• Pr π∈ξ [U(⌈G⌉,π) ≥ U(⌈G⌉,G*)] is the probability that, for a random policy π∈ξ, that policy has worse utility than the policy G* its program dictates; in essence, how good G's policies are compared to random policy selection

What prior over policies?

given g(G|U), we can infer the probability that an agent G has a given utility function U, as Pr[U] ∝ 2^-K(U) / Pr π∈ξ [U(⌈G⌉,π) ≥ U(⌈G⌉,G*)]) where ∝ means "is proportional to" and K(U) is the kolmogorov complexity of utility function U.

Suppose the prior over policies is max-entropy (uniform over all action sequences).  If the number of "actions" is greater than the number of bits it takes to specify my brain^[1], it seems like it would conclude that my utility function is something like "1 if {acts exactly like [insert exact copy of my brain] would}, else 0".

1. ^{^}

   Idk if this is plausible

In Pr[U] ≈ 2^-K(U) / Pr π∈ξ [U(⌈G⌉,π) ≤ U(⌈G⌉,G*)]): Shouldn't the inequality sign be the other way around? I am assuming that we want to maximize $U$ and not minimize $U$. As currently written, a good agent $G$ with utility function $U$ would be better than most random policies, and therefore $P{r}_{\pi \in \xi }\left[U\right(\lceil G\rceil ,\pi )\le U(\lceil G\rceil ,G\ast \left)\right]$ would be close to $1$ and $Pr\left[U\right]$ therefore be rather small.

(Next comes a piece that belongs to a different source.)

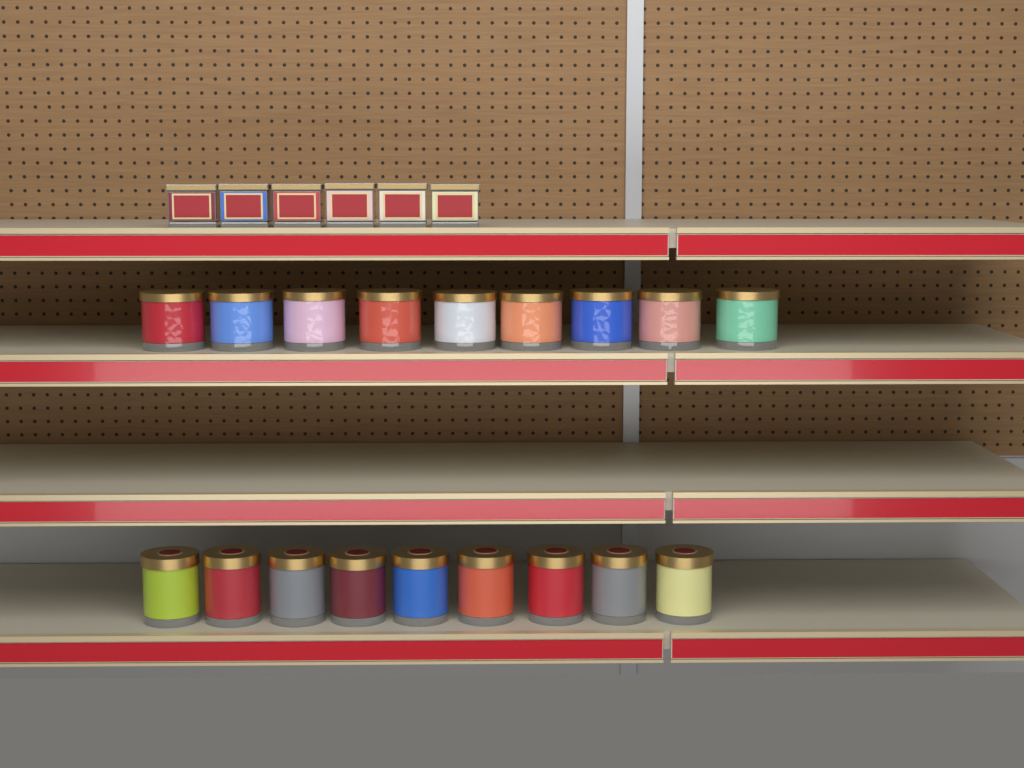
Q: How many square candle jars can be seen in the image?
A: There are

If the sign should indeed be the other way around, then a similar problem might be present in the definition of $g\left(G|U\right)$, if you want $g$ to be high for more agenty programs $G$.

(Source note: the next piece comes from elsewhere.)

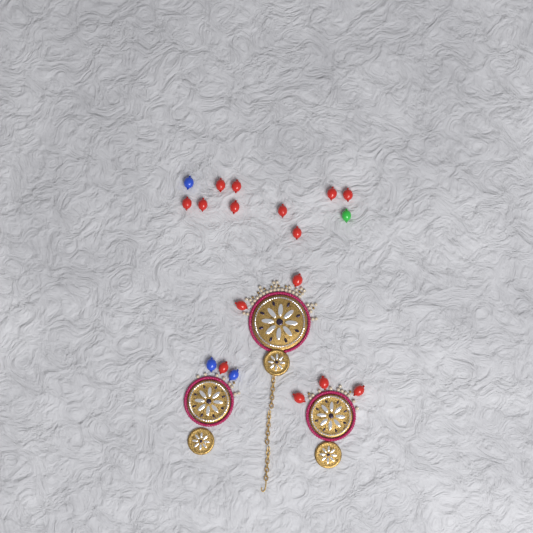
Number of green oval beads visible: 1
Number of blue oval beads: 3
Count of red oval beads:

(Copied partially from here [LW(p) · GW(p)])

My intuition is that preDCa falls short on the "extrapolated" part in "Coherent extrapolated volition". PreDCA would extract a utility function from the flawed algorithm implemented by a human brain. This utility function would be coherent, but might not be extrapolated: The extrapolated utility function (ie what humans would value if they would be much smarter) is probably more complicated to formulate than the un-extrapolated utility function.

For example, the policy implemented by an average human brain probably contributes more to total human happiness than most other policies. Lets say $U_1$ is an utility function that values human happiness as measured by certain chemical states in the brain, and $U_2$ is "extrapolated happiness" (where "putting all humans brains in vat to make it feel happy" would not be good for $U_2$). Then it is plausible that $K\left(U_1\right)<K\left(U_2\right)$. But the policy implemented by an average human brain would do approximately equally well on both utility functions. Thus, $Pr\left[U_1\right]>Pr\left[U_2\right]$.

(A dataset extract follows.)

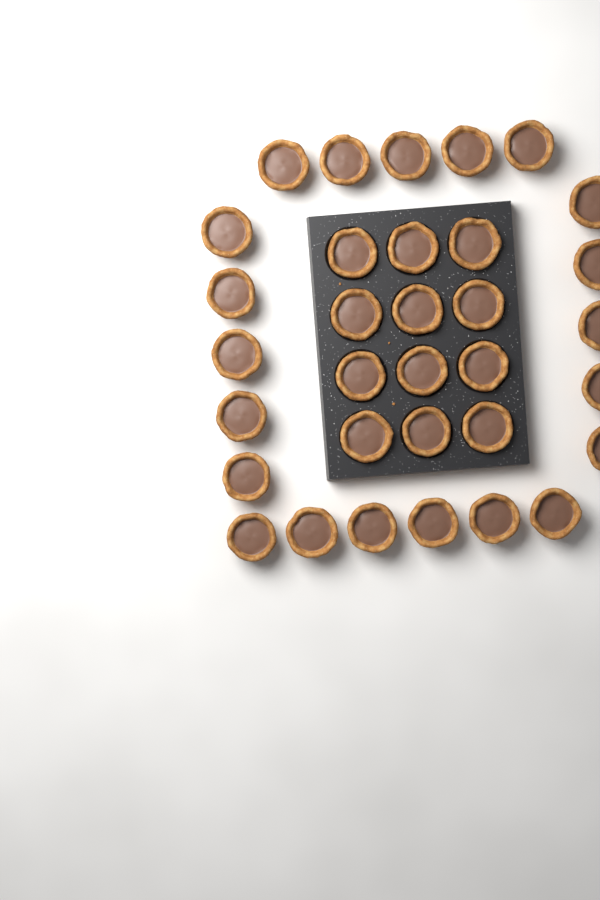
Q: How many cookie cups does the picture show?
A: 33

I am starting to learn theoretical stuff about AI alignment and have a question. Some of the quantities in your post contain the Kolmogorov complexity of U. Since it is not possible to compute the Kolmogorov complexity of a given function or to write down a list of all function whose complexity is below a certain bound, I wonder how it would be possible to implement the PreDCA protocol on a physical computer.